Walking up to the spot where Round Toes had made the pawing, we noticed he had made a sharp turn to the right, walked up the slope several yards and made two more pawings in the snow. From there he had turned back and headed for the shadows where the encounter took place. Rocky was in the lead when suddenly he shouted, “There he is! You got him!” Just ahead laid a large-framed eight-point buck dead in his tracks. The scene was instantly filled with high-fives and handshakes. What a grand moment.

As the celebration tapered off, we began examining the buck. Something was amiss. There was an unmistakable lack of maturity about this buck, and this buck had pointed toes. What had happened to the buck we were following with the unmistakable round toes? With a puzzled look, Rocky began backtracking and soon uncovered the mystery.

On top of the slope, just above the pawings that Round Toes had dug, Rocky found the fresh bed of another deer.

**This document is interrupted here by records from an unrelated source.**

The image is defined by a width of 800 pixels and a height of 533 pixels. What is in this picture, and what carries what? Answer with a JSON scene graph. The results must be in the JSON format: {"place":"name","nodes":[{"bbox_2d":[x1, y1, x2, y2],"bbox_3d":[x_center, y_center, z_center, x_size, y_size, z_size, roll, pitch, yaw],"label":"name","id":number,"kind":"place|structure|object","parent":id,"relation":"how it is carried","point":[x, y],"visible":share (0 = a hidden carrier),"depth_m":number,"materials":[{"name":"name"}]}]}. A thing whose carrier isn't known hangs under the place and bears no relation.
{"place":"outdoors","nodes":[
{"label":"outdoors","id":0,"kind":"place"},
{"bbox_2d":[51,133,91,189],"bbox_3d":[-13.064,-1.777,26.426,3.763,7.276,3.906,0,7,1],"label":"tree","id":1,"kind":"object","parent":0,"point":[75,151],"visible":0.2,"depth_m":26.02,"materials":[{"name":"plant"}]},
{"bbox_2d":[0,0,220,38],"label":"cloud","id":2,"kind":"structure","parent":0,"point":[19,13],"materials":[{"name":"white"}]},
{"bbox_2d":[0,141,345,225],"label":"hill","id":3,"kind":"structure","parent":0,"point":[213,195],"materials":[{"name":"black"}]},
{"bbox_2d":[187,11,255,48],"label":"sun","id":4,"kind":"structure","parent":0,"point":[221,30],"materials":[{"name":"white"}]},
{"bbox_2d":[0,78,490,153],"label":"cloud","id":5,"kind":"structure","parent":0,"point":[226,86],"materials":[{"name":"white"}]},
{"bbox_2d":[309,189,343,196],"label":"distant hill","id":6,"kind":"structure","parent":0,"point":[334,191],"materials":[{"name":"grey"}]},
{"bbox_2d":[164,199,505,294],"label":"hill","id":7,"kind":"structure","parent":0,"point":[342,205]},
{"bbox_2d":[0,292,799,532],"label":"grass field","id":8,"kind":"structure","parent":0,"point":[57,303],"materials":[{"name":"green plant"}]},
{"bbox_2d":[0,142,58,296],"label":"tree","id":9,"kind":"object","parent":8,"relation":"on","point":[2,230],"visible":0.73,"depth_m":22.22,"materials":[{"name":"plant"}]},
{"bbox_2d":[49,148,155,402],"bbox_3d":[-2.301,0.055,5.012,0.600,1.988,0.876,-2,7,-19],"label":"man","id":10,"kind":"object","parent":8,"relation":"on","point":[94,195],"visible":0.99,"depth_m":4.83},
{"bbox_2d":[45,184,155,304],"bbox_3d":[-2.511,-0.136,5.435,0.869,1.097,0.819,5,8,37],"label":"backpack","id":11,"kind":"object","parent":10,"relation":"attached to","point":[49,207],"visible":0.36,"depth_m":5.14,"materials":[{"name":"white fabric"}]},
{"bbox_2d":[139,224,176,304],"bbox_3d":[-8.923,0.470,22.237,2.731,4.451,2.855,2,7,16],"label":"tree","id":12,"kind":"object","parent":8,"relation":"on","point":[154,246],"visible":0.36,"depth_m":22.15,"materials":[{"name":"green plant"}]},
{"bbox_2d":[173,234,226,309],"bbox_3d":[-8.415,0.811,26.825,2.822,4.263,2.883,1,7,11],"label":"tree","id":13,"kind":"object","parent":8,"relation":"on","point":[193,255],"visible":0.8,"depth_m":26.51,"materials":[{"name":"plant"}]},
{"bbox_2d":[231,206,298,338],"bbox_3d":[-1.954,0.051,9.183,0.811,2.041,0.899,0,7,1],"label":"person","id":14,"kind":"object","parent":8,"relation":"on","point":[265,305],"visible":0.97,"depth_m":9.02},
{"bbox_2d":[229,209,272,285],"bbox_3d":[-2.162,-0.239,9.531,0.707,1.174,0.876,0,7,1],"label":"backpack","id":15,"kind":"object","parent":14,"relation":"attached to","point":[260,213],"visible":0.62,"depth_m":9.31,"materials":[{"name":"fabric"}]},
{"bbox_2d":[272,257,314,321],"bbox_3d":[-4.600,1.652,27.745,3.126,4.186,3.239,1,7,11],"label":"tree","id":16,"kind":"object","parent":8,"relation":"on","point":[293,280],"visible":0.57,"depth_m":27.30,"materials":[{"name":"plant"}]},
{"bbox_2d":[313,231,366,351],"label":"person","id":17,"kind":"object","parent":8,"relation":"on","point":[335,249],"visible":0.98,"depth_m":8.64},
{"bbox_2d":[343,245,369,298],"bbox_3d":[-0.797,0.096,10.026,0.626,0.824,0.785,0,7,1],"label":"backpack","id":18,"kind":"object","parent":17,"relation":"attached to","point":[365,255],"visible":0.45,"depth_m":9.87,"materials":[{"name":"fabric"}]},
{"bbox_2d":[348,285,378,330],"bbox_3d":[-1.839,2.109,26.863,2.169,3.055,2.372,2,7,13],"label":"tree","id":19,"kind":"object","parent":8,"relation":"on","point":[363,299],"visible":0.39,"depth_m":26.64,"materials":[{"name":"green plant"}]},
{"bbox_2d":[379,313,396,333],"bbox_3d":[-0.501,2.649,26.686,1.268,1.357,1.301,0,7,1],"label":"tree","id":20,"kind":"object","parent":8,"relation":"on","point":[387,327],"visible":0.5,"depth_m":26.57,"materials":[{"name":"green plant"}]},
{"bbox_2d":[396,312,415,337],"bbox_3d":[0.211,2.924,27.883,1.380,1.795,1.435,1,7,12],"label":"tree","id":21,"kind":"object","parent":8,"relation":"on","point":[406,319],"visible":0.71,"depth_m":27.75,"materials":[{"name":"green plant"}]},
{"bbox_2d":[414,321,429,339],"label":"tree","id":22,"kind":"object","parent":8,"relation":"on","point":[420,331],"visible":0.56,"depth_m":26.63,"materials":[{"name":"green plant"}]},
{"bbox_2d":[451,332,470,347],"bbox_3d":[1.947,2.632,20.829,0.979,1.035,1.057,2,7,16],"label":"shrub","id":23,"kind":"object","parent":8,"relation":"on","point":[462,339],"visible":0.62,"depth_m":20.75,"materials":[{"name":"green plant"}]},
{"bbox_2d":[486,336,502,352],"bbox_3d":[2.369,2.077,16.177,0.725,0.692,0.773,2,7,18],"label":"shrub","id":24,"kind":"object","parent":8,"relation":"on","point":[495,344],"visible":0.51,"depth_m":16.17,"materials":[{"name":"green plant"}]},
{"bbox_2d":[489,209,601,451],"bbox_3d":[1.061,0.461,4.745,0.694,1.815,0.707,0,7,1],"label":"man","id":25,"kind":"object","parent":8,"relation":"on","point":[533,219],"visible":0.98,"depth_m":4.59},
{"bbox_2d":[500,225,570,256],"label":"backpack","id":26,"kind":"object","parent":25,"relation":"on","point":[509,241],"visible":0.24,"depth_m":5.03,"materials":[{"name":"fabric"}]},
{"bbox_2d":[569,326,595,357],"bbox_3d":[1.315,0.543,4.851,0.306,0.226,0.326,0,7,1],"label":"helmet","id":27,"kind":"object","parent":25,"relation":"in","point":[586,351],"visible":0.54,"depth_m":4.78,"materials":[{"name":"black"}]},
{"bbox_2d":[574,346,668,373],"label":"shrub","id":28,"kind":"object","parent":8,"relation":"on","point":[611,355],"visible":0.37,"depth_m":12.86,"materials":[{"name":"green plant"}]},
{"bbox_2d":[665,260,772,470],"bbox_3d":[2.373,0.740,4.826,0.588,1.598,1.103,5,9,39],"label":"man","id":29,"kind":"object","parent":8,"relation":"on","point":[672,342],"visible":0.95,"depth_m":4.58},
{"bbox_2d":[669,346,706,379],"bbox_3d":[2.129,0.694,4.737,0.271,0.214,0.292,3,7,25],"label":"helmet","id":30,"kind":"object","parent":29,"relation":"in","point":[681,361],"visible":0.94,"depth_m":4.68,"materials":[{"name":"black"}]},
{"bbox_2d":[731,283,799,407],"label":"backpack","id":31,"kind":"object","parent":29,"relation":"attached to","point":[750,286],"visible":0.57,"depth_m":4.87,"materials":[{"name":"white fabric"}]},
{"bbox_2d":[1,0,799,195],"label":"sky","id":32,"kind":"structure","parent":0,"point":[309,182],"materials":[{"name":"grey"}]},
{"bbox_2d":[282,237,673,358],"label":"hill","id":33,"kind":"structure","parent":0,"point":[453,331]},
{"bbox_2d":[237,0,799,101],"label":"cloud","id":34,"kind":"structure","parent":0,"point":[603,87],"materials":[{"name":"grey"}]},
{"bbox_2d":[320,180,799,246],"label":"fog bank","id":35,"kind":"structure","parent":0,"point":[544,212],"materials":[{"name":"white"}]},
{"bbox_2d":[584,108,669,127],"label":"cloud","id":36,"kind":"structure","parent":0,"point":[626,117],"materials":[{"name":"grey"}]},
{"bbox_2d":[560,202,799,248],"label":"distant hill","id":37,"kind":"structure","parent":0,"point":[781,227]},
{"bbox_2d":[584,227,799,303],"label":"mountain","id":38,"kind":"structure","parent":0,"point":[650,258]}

When Round Toes had moved on down the trail, the other deer left its bed to follow him. That’s how the two deer met in the shadows. Since we hadn’t arrived at this piece of evidence, we assumed the buck I was shooting at was Round Toes. As it turned out, Round Toes was the runaway deer that Rocky and Jason saw after I shot.

Even though he was a young deer, the buck now lying at our feet was a trophy to behold. With eight points and a muscular frame, we would later learn at the check station in town that he would field-dress 191 pounds. After a photo session and a long, tortuous drag back to the vehicle, Rocky and Jason hustled back to hunt for Round Toes. After a couple hours of trailing, they came across the footprints of another hunter who was now on the same track. For Rocky and Jason, it was the end of the trail. As for Round Toes...we’ll never know.